2. 5237 sayılı Kanun’un 62 nci maddesinin uygulanıp uygulanmayacağı hususu mahkeme hakiminin takdirinde olup, hükümde bu yönüyle hukuka aykırılık bulunmamıştır.

3. Sanık hakkında kurulan hükümde “…Sanığın sabıka kaydında birden çok kayıt olması, mükerrir olması, kişilik özellikleri,suça meyilli yapısı, sosyal ilişkileri kül halinde değerlendirildiğinde mahkememizde bir daha suç işlemeyeceği hususunda olumlu kanaat oluşturmadığından sanık hakkında TCK’nın 51, CMK’nın 231. madde hükümlerinin uygulanmasına yer olmadığına…” şeklindeki yerinde, yeterli ve kanunî gerekçeler gösterildiğinden, hükümde bu yönüyle hukuka aykırılık bulunmamıştır.
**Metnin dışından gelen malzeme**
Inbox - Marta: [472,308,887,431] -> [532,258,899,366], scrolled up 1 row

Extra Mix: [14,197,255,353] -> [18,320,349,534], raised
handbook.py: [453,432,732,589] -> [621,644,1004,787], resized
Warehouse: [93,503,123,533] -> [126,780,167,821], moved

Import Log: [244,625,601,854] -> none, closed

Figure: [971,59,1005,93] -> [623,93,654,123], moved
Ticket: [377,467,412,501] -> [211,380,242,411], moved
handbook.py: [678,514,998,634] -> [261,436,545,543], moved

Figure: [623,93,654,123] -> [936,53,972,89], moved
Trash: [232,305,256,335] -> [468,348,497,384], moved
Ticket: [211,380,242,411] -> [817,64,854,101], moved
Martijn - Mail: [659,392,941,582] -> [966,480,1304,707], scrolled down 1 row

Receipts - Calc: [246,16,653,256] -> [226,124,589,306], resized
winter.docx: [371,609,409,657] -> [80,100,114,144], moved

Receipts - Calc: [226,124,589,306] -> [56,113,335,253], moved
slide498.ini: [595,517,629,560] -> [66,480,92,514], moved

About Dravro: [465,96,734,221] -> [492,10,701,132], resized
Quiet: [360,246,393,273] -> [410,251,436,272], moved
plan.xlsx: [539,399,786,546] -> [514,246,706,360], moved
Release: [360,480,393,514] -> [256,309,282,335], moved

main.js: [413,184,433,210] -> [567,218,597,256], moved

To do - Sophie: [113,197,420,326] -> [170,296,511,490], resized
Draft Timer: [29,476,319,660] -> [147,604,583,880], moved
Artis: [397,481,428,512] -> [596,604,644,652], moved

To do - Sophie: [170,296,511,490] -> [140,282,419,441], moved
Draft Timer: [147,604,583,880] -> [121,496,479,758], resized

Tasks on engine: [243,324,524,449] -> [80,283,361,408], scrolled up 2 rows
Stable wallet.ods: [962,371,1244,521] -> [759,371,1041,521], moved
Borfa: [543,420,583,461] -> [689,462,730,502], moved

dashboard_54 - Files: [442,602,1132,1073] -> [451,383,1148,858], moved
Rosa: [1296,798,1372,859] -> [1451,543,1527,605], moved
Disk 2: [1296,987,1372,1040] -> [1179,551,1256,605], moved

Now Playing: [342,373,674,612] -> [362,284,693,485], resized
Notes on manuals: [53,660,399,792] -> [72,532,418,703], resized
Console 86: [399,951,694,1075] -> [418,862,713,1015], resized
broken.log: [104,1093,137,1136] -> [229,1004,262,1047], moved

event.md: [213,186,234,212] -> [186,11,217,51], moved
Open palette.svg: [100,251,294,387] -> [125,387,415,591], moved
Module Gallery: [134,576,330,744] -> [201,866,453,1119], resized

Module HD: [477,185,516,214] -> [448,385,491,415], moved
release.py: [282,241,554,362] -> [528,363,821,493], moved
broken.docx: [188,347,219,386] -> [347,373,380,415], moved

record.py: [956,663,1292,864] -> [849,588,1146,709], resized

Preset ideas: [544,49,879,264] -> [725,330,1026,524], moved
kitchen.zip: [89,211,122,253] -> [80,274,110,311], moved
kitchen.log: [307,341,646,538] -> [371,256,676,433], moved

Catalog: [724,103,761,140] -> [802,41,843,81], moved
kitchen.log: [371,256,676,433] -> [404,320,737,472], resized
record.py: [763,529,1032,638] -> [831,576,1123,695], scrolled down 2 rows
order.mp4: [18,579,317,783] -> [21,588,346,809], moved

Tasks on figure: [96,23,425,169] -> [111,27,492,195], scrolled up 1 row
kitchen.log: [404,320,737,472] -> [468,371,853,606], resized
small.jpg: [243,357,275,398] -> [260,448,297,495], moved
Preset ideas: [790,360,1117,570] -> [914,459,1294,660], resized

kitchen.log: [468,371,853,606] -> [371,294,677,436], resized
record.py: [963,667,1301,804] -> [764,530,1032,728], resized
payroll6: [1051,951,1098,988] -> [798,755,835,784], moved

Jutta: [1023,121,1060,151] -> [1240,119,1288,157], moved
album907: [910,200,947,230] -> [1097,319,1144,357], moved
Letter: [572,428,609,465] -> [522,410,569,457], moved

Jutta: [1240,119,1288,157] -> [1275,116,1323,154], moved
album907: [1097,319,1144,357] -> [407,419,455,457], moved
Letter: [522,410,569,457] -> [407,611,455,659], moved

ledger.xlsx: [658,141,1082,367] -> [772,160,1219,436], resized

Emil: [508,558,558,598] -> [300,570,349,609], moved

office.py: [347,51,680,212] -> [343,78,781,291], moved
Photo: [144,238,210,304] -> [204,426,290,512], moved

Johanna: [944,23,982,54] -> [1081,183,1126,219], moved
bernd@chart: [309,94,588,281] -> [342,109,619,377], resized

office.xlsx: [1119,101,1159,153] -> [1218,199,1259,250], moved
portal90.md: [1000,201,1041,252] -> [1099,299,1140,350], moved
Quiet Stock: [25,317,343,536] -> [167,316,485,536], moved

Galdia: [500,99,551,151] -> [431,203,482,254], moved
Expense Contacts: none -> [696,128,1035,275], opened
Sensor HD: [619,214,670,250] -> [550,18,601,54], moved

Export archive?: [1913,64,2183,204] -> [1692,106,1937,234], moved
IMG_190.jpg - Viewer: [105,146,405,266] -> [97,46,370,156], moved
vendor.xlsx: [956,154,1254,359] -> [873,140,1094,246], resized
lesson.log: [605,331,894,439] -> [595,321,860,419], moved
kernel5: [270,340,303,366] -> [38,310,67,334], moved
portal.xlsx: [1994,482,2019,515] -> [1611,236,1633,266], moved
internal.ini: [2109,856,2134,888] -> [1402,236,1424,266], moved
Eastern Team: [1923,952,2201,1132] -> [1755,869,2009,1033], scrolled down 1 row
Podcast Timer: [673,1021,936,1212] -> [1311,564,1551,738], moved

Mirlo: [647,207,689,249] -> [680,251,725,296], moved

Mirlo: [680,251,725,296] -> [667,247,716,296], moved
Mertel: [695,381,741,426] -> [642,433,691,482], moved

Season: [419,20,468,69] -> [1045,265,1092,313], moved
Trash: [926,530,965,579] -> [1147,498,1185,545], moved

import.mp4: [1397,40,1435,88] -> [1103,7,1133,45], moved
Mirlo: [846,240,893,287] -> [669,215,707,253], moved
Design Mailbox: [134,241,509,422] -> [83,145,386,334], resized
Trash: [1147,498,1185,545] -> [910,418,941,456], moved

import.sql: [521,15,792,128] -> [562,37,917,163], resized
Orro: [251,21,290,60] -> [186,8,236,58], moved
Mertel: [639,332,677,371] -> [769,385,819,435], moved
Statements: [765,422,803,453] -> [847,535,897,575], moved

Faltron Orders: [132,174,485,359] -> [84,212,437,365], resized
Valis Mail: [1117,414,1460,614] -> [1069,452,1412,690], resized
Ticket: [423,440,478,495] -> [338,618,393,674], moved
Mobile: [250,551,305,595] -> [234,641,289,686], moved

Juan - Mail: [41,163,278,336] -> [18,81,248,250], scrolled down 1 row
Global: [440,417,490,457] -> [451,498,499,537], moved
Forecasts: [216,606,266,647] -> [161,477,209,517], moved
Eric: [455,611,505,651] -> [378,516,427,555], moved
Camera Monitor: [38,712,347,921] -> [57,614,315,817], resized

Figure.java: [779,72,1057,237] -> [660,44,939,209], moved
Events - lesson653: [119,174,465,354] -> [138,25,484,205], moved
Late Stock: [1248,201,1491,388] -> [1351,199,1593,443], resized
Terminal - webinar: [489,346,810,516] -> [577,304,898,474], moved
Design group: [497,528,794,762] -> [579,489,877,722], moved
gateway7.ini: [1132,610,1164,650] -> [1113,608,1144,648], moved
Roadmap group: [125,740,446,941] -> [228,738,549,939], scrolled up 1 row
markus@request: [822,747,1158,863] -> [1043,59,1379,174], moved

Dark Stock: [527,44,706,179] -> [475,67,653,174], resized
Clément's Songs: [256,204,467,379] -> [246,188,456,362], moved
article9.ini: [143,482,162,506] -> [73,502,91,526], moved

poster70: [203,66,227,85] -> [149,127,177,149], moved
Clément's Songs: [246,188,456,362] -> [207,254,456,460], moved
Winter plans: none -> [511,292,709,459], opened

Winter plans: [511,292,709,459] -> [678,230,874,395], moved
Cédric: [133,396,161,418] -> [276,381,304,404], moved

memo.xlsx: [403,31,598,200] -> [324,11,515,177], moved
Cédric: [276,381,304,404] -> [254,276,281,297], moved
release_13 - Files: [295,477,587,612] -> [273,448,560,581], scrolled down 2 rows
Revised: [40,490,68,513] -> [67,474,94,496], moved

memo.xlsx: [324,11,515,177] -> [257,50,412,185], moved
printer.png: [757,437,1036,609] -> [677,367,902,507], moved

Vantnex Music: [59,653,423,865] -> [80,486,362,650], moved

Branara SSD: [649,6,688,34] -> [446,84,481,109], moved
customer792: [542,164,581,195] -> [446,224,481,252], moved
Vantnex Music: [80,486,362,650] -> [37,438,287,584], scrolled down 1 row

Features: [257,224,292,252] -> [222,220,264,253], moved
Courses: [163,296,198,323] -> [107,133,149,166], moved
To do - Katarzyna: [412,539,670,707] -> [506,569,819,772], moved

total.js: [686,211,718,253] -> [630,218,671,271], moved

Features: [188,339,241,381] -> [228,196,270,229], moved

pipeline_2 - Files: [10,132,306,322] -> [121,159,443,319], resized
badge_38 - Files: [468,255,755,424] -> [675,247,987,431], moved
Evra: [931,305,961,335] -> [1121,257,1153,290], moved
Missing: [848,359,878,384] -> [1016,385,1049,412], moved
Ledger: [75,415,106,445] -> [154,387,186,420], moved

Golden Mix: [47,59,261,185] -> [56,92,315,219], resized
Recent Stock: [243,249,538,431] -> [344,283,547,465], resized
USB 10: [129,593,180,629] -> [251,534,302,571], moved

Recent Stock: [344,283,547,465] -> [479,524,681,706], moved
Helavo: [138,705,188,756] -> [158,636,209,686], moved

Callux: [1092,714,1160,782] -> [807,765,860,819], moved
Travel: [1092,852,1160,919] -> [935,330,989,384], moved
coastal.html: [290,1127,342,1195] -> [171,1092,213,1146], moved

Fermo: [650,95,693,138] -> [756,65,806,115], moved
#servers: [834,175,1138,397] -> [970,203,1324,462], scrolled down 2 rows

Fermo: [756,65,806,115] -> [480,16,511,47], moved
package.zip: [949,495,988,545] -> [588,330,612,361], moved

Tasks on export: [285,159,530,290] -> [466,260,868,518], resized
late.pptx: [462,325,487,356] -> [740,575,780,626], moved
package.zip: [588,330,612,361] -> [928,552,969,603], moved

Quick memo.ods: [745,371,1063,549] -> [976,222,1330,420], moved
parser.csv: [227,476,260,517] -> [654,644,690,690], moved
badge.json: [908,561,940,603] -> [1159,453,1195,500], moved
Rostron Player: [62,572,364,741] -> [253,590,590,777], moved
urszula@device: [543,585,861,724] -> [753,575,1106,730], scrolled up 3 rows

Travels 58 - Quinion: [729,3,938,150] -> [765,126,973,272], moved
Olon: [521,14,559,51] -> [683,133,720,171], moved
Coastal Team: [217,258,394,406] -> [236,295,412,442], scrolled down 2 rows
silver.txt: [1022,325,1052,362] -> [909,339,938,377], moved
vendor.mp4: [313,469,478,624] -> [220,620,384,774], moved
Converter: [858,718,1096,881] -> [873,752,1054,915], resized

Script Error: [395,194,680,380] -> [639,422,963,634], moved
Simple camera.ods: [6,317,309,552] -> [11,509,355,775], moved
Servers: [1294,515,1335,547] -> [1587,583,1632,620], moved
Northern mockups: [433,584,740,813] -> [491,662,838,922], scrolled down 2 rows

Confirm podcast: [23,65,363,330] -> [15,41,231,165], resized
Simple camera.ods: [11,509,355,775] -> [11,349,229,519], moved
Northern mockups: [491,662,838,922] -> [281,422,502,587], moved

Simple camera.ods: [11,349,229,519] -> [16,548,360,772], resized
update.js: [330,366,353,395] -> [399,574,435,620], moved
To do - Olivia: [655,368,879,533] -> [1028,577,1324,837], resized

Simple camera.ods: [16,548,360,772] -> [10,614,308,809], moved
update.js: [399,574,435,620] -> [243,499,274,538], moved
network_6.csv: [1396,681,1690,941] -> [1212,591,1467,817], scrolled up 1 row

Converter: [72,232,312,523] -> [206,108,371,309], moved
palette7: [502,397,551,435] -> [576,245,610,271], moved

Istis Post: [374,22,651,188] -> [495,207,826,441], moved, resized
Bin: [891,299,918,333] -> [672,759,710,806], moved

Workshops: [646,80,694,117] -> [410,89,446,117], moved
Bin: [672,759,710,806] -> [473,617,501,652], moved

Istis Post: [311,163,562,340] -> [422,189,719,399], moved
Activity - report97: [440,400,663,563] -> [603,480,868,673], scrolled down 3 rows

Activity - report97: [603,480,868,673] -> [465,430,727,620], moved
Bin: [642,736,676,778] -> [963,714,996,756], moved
4. Yargılama sürecindeki işlemlerin usûl ve kanuna uygun olarak yapıldığı, aşamalarda ileri sürülen iddia ve savunmaların toplanan tüm delillerle birlikte gerekçeli kararda gösterilip tartışıldığı, eylemin sanık tarafından gerçekleştirildiğinin saptandığı, vicdanî kanının dosya içindeki belge ve bilgilerle uyumlu olarak kesin verilere dayandırıldığı, eyleme uyan suç tipi ile yaptırımların doğru biçimde belirlendiği anlaşıldığından, sanık müdafiinin yerinde görülmeyen diğer temyiz sebepleri reddedilmiştir.

III. KARAR
Gerekçe bölümünde açıklanan nedenlerle Demre Asliye Ceza Mahkemesinin, 25.04.2022 tarihli ve 2021/385 Esas, 2022/171 Karar sayılı kararında sanık müdafii tarafından öne sürülen temyiz sebepleri ve dikkate alınan sair hususlar yönünden herhangi bir hukuka aykırılık görülmediğinden sanık müdafiinin temyiz sebeplerinin reddiyle hükmün, Tebliğnameye uygun olarak, oy birliğiyle ONANMASINA,

Dava dosyasının, Mahkemesine gönderilmek üzere Yargıtay Cumhuriyet Başsavcılığına TEVDİİNE, 21.06.2023 tarihinde karar verildi.